● **ASSIGNMENT 1**:
Reproduce the chart interpretation records below word for word, omitting the pictures.

● **SOURCE EXTRACT**:
------
Possible? Yes, in the sense that anything is possible given enough
time. But IMO probably not realistic and perhaps its risk outweighs its
potential benefit. Calc's current formula interpreter code is so tied
to Calc's own internal model not just from functionality point of view
but also performance optimization point of view. Ripping that out and
abstracting it for other apps to use would probably be not worth the
disruption it would bring. Even the current sc/formula split just to
make the parser part of the formula engine available for other parts of
the code base has made the handling of formula engine a bit more awkward
inside Calc, to say the least.
2) would it be a good long-term plan to migrate Calc to ixion too so we
eventually end up with just one formula evaluation engine?
This was the initial thinking behind the inception of ixion. But 4
years has passed, and the likelihood of ixion replacing Calc's formula
engine has diminished. The possibility is still there, but let's say
that won't be happening in the next 5 years.
3) or is it unrealistic to ever share the formula evaluation part?
I'd say yes. It's unrealistic.
So, if I were to implement this feature, I would still consider using
ixion despite the downside of duplication you've already cited. The
reality is that we do have to duplicate functionality sometimes for many
reasons even though we all know that it's something to be frowned upon.
At least with ixion you'll get formula parser, interpreter, A1 style
cell address handler and lightweight dependency tracking "for free"
right now. And although I don't think ixion is ready for heavy-lifting
formula calculation uses, it should work well enough for light-weight
uses such as Writer table's formula handling.
Anyway, since we won't be working on this feature anytime soon, we can
shelve this discussion for now, I suppose.
------
● **ASSIGNMENT 2**:
According to the message about Calc's formula engine, what four things does ixion offer "for free" right now?

[Chart interpretation exercises]
------
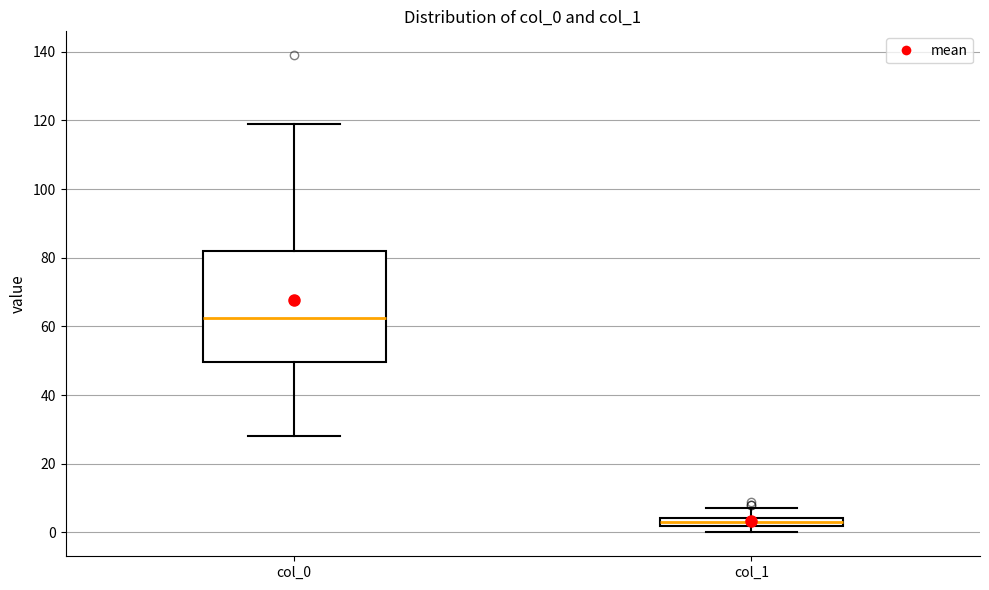

Which box's median line is the lowest?

col_1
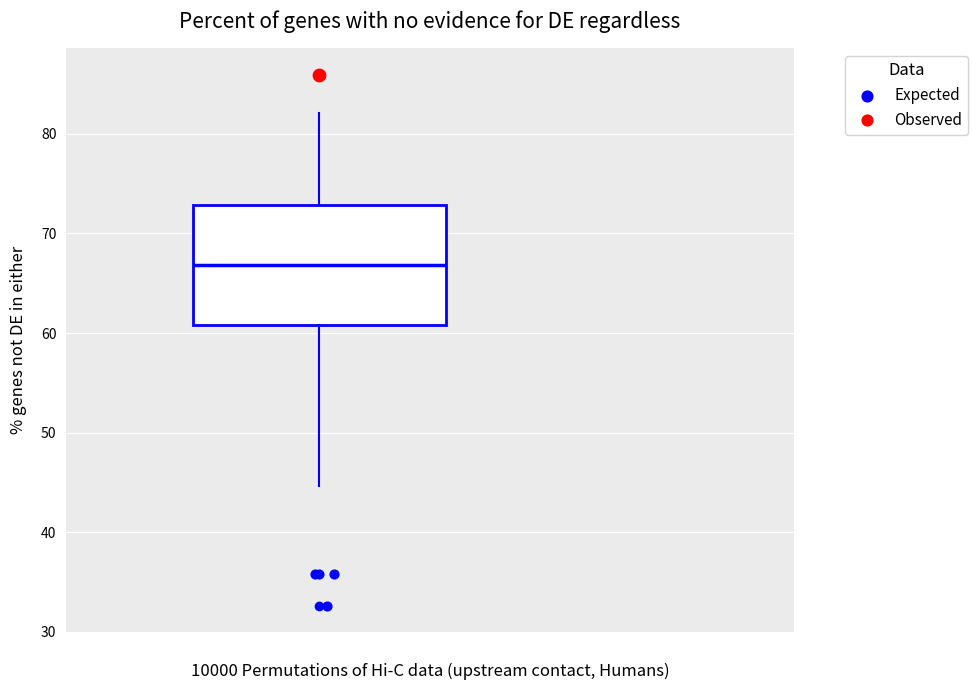

Read this box plot against the y-axis: the position of the median line, the range covered by the box, and the ends of both whiskers. The values are not printed on the chart, so give them approximately, as read against the axis.

median 67, box 61 to 73, whiskers 45 to 82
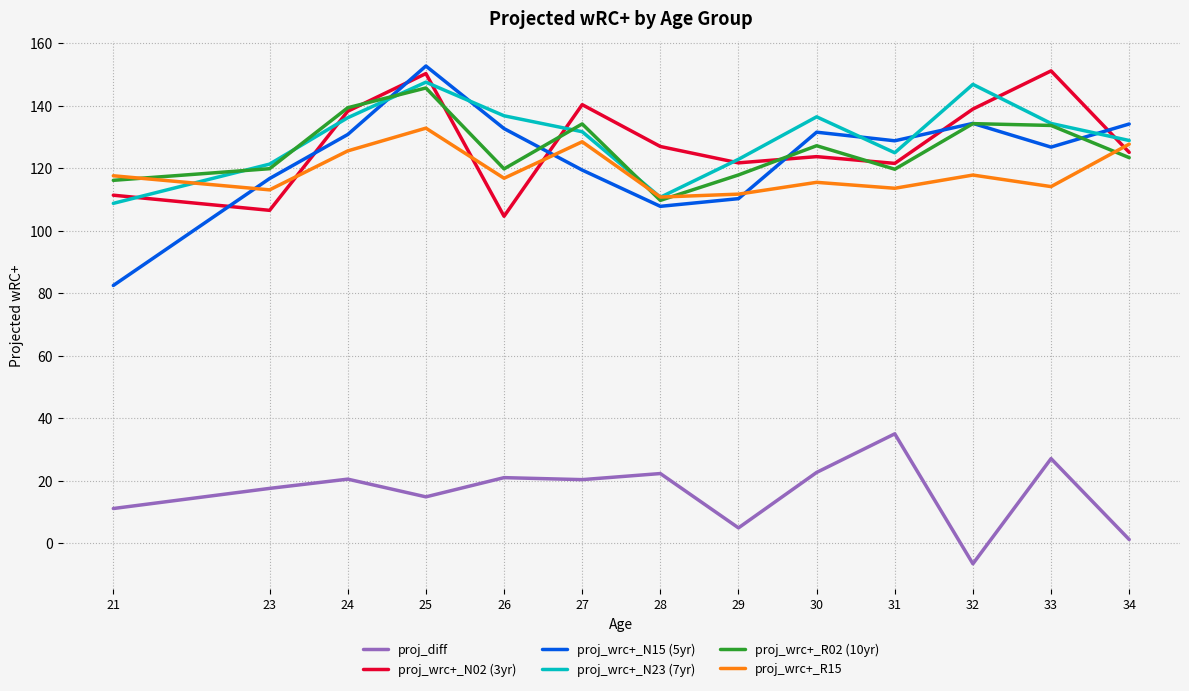

True or false: proj_diff and proj_wrc+_N02 (3yr) cross at least once.

False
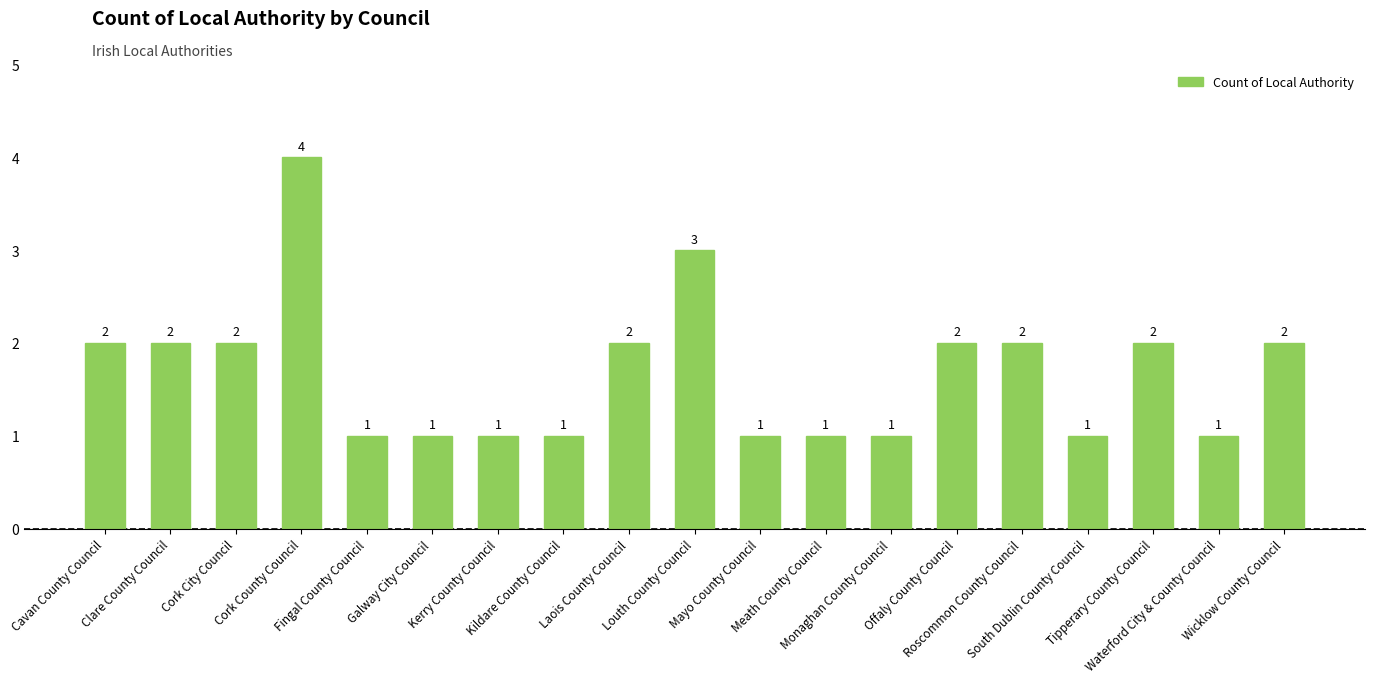

Read the value at Offaly County Council.

2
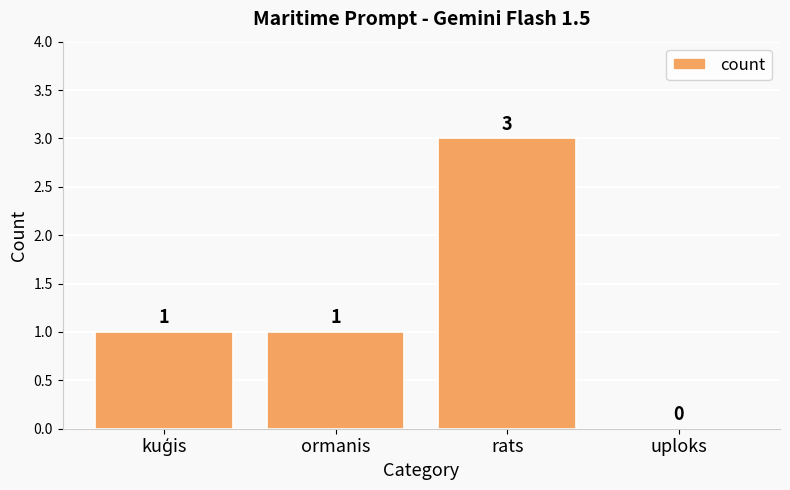

How many values are between 1 and 3?

3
------
● **TASK OUTPUT 1**:
Which box's median line is the lowest?

col_1

Read this box plot against the y-axis: the position of the median line, the range covered by the box, and the ends of both whiskers. The values are not printed on the chart, so give them approximately, as read against the axis.

median 67, box 61 to 73, whiskers 45 to 82

True or false: proj_diff and proj_wrc+_N02 (3yr) cross at least once.

False

Read the value at Offaly County Council.

2

How many values are between 1 and 3?

3

● **TASK OUTPUT 2**:
A formula parser, an interpreter, an A1 style cell address handler, and lightweight dependency tracking.